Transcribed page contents
▼▼▼

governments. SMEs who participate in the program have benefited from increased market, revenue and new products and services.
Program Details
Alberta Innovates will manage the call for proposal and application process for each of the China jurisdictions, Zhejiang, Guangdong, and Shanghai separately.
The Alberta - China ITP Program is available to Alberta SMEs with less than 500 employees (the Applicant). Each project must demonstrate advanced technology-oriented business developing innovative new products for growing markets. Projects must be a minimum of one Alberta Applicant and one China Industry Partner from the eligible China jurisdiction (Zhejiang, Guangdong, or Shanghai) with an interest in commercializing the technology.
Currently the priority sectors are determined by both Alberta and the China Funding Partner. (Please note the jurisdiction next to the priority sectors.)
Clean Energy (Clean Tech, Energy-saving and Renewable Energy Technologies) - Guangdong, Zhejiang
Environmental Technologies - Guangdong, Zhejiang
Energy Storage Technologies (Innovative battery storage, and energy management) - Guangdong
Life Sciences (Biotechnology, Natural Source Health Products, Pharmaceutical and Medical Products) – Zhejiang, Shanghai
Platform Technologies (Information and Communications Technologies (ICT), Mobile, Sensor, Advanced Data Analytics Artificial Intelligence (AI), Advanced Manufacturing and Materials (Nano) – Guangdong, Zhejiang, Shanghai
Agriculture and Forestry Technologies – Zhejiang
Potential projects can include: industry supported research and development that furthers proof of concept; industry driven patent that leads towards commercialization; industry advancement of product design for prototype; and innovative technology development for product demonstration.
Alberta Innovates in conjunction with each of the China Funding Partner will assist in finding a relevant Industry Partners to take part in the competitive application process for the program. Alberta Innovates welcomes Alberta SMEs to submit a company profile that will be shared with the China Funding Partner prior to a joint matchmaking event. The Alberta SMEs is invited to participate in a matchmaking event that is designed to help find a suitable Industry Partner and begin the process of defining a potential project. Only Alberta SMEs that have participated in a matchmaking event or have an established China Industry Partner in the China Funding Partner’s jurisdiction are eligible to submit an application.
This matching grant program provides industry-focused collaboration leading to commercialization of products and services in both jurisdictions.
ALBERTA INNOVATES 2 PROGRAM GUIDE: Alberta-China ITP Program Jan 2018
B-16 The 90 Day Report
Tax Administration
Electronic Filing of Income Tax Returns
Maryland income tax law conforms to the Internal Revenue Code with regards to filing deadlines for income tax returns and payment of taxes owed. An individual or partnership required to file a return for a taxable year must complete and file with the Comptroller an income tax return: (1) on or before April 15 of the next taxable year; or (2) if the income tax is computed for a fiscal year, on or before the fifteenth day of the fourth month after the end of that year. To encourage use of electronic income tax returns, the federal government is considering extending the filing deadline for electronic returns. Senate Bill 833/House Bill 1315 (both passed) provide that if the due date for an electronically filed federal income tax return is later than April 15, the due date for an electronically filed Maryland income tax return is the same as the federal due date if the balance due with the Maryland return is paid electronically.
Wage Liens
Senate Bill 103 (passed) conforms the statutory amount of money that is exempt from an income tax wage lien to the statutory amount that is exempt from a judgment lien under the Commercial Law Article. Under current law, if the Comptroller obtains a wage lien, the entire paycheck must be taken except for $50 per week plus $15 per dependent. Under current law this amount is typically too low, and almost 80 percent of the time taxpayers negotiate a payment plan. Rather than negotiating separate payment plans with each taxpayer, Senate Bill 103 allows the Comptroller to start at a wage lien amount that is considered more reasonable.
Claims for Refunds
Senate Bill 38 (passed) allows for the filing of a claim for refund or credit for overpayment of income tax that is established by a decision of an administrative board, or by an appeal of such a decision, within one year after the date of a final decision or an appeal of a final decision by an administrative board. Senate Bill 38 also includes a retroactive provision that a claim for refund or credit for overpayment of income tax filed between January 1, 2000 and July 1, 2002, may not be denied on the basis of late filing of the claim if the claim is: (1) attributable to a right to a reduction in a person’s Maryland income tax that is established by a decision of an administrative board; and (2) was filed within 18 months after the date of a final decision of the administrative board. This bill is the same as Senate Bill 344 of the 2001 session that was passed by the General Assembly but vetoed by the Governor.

▲▲▲
▼▼▼

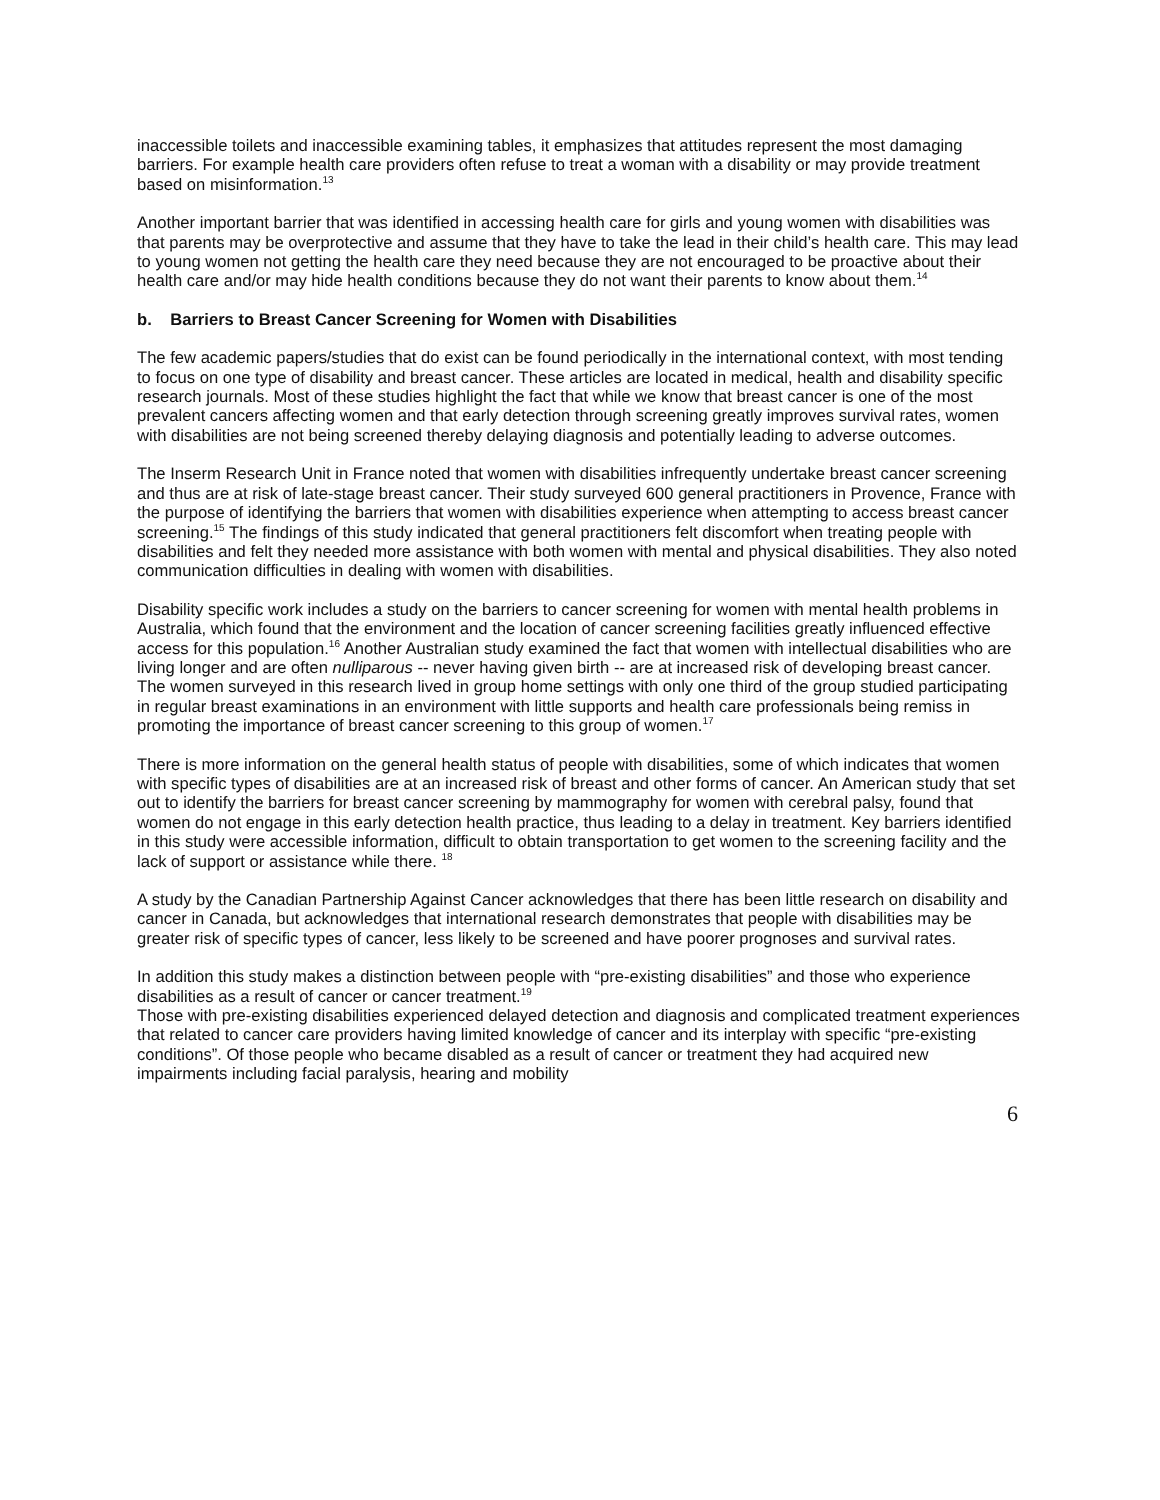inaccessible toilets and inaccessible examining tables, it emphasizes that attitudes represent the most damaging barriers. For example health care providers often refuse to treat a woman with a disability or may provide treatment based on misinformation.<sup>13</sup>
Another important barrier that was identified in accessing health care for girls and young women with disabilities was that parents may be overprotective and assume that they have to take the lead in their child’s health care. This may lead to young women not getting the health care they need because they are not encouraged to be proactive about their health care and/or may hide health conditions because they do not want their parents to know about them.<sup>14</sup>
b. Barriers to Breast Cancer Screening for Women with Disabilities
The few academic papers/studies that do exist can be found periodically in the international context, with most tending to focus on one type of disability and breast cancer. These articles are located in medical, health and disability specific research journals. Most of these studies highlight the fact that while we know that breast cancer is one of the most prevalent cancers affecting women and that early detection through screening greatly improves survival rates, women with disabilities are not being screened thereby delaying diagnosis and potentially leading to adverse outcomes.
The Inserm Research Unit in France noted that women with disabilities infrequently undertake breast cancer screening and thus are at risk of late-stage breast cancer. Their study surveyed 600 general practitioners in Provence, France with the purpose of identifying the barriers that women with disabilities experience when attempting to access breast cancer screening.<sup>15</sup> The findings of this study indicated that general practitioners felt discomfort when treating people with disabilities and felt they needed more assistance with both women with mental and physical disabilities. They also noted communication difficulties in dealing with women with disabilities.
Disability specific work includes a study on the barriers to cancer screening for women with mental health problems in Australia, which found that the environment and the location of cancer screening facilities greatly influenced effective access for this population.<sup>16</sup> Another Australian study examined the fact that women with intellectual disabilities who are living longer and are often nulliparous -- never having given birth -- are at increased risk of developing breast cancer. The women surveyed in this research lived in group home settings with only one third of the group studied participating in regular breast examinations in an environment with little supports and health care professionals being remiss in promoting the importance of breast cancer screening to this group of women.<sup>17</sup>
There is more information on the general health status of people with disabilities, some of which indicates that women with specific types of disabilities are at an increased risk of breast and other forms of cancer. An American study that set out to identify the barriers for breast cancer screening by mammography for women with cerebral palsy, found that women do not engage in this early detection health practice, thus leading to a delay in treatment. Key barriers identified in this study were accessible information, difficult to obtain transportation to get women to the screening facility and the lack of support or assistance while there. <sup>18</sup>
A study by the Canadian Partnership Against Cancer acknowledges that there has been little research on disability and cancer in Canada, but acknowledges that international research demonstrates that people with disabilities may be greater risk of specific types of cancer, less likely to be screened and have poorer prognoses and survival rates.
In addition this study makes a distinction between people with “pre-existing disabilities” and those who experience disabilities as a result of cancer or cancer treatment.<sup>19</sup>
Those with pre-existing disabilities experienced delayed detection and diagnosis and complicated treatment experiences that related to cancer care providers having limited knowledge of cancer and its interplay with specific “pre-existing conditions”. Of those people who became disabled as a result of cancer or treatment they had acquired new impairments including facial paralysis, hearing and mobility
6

▲▲▲
▼▼▼

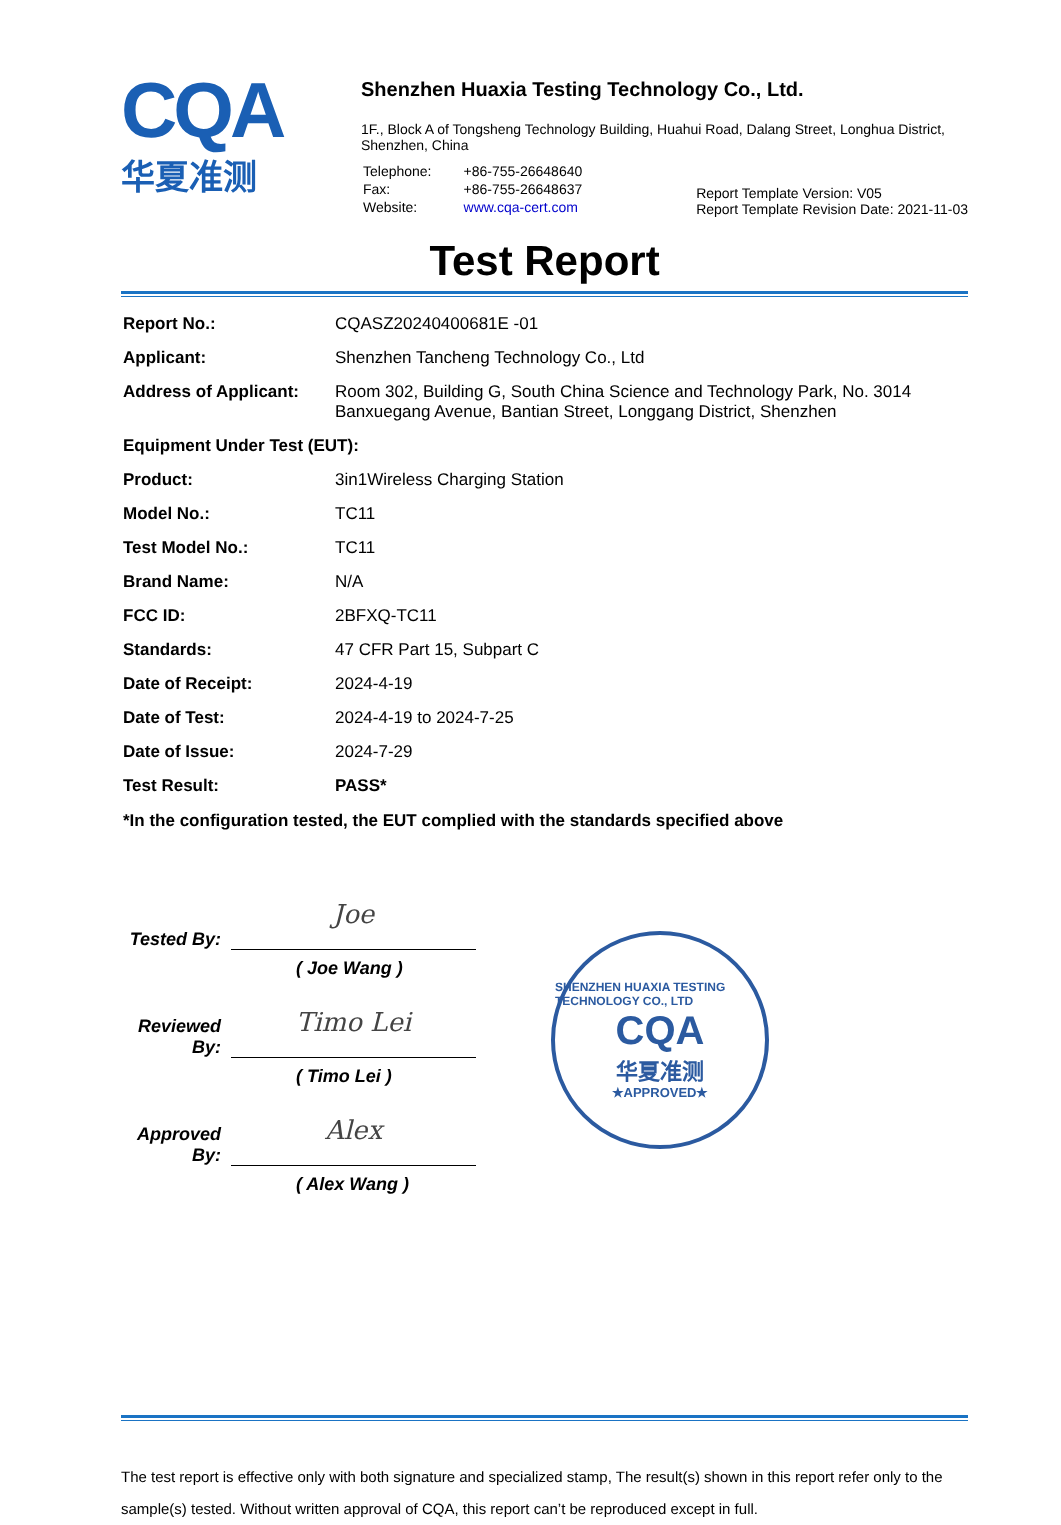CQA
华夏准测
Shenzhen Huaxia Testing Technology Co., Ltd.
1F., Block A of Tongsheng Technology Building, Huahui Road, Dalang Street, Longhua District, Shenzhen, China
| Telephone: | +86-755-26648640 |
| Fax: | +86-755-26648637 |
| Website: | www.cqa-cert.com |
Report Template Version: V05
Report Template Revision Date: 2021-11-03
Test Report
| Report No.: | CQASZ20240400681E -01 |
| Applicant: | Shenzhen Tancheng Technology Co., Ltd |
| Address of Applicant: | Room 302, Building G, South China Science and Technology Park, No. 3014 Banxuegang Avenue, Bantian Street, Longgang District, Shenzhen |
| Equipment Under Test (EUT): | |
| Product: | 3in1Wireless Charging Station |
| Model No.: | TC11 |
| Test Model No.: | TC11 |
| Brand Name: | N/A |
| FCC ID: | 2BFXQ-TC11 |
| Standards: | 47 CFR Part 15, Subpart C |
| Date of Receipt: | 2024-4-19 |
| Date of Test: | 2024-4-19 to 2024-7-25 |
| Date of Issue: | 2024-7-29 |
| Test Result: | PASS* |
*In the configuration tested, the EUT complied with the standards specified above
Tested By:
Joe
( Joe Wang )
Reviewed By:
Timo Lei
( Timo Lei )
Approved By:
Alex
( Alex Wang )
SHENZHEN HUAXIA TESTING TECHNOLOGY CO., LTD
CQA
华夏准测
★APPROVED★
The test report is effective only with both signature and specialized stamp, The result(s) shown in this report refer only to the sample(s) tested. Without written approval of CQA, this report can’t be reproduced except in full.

▲▲▲

The problem. In the records, locate each line holding the string "services" and copy it.

Completed exercise.
governments. SMEs who participate in the program have benefited from increased market, revenue and new products and services.
This matching grant program provides industry-focused collaboration leading to commercialization of products and services in both jurisdictions.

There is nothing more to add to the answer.